For those non-Medicare pts - its already being limited by the PA process. It gets stopped by insurance & requires a review with justification - probably a pharmacist running protocol standards.

At this point - I can't see the $$s & sense to staff an outpt facility with a pharmacist to do this and iron protocols, which are pretty standard nowdays. But thats just me.

Can you find a way to justify this - do you have these free standing facilities which can justify a pharmacist? If its just a simple "cookbook" protocol, why not just have the parameters & have nursing follow it - just like they do with dialysis or chemo???
 
A lot of the hospitals I consult on have outpatient chemo clinics where medications are dispensed from the pharmacy through 340B program. Pharmacists are already on staff.

For those independent dialysis clinics...it's not the question of can they afford to...the better question is can they afford not to when we're realizing the dangers of ESA therapy.

I almost feel like most of the pharmacists are oblivious to the FDA's warning on ESA..for the safety of patients and also financial impact through better utilization and prevention of potential lawsuits.

If I was a malpractice attorney....I would have a field day looking at labs and MARs... and with electronic record of who dispensed the meds...man.
 
A lot of the hospitals I consult on have outpatient chemo clinics where medications are dispensed from the pharmacy through 340B program. Pharmacists are already on staff.

For those independent dialysis clinics...it's not the question of can they afford to...the better question is can they afford not to when we're realizing the dangers of ESA therapy.

I almost feel like most of the pharmacists are oblivious to the FDA's warning on ESA..for the safety of patients and also financial impact through better utilization and prevention of potential lawsuits.

If I was a malpractice attorney....I would have a field day looking at labs and MARs... and with electronic record of who dispensed the meds...man.

Aaah - but very little of this tx is taken to the outpt setting. What is given as an inpt can be justified - initial bone marrow suppression secondary to radiation, surgical rbc depeletion, exposure to bone marrow suppressant drugs in the acute setting - whatever.....so that 1 or 2 doses of epogen, altho a budget buster for you (which indeed should be corrected now) is a bit more difficult to justify in the outpt setting & I would have to say, rarely happens.

If you do have hospitals in your system with chemo clinics...then they should indeed already have pharmacist surveillance in place - just to justify the chemo itself!
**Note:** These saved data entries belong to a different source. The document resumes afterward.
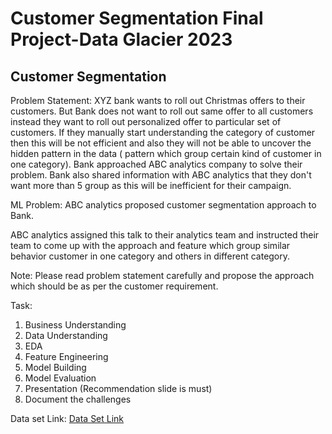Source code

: # Customer Segmentation Final Project-Data Glacier 2023
## Customer Segmentation
Problem Statement: XYZ bank wants to roll out Christmas offers to their customers. But Bank does not want to roll out same offer to all customers  instead they want to roll out personalized offer to particular set of customers. If they manually start understanding the category of customer then this will be not efficient and also they will not be able to uncover the hidden pattern in the data ( pattern which group certain kind of customer in one category). Bank approached ABC analytics company to solve their problem. Bank also shared information with ABC analytics that they don't want more than 5 group as this will be inefficient for their campaign.

ML Problem: ABC analytics proposed customer segmentation approach to Bank.

ABC analytics assigned this talk to their analytics team and instructed their team to come up with the approach and feature which group similar behavior customer in one category and others in different category.

Note: Please read problem statement carefully and propose the approach which should be as per the customer requirement.

Task:
1. Business Understanding
2. Data Understanding
3. EDA
4. Feature Engineering
5. Model Building
6. Model Evaluation
7. Presentation (Recommendation slide is must)
8. Document the challenges
   
Data set Link:
[Data Set Link](https://drive.google.com/drive/folders/1bfCpJIKmp6IHxiLPWvOS2nU1dc24pViB)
It would be an easy transition to allow or disallow any erypoietin just by not entering the order since it wouldn't comply with parameters therefore not allowing pyxis entry for the nurses.

Unfortunately, I've never been in that position. Just to remind....the tipping point for me to quit my hospital job of long standing was when I was told I didn't have time to review the labs on the chemo pts I was to sign off their chemo drugs for. Ha! NOT! If I don't see a wbc & rbc that fall within the parameters set by the orders - the drug doesn't go - easy!!! This should be just as easy for those pharmacists - why aren't they doing it?
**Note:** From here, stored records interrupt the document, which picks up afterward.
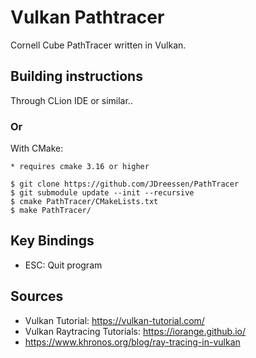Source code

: # Vulkan Pathtracer
Cornell Cube PathTracer written in Vulkan.

## Building instructions
Through CLion IDE or similar..
### Or
With CMake:

    * requires cmake 3.16 or higher
    
    $ git clone https://github.com/JDreessen/PathTracer
    $ git submodule update --init --recursive
    $ cmake PathTracer/CMakeLists.txt
    $ make PathTracer/

## Key Bindings
- ESC: Quit program

## Sources
- Vulkan Tutorial: https://vulkan-tutorial.com/
- Vulkan Raytracing Tutorials: https://iorange.github.io/
- https://www.khronos.org/blog/ray-tracing-in-vulkan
But...for the bulk of the outpt free-standing dialysis centers & physician based chemo infusion centers....no, I don't see pharmacists getting involved. Sorry...:(
 
So I presented it to about 20 DOPs... I love it when they have no clue what I'm talking about....
 
I warned you;) !

Did they offer any argument or were they just dumbstruck?
 
I warned you;) !

Did they offer any argument or were they just dumbstruck?
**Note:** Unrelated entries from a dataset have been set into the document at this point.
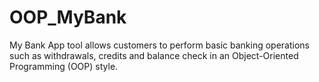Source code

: # OOP_MyBank

My Bank App tool allows customers to perform basic banking operations such as withdrawals, credits and balance check in an Object-Oriented Programming (OOP) style.
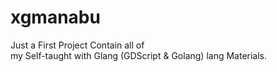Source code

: # xgmanabu

Just a First Project Contain all of <br> 
my Self-taught with Glang (GDScript & Golang) lang Materials.
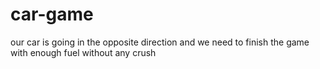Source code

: # car-game
 our car is going in the opposite direction and we need to finish the game with enough fuel without any crush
One director...fairly sharp guy...who used to be a regional clinical manager for a consulting company said... "we brought it up at the P&T and the nephrologists insisted we shoot for Hgb of 13..."

I said...well...did you present "CHOIR" trial..which was cut short? Did you tell them about the Aranesp Attorneys? Did you tell them about the FDA's blackbox warning...and Amgen's new PI?

Sure...Kidney foundation hasn't changed their recommendation yet...but it will change this year...

The rest of the DOPs are hoping their clinical managers will take care of it...whom I inserviced last week.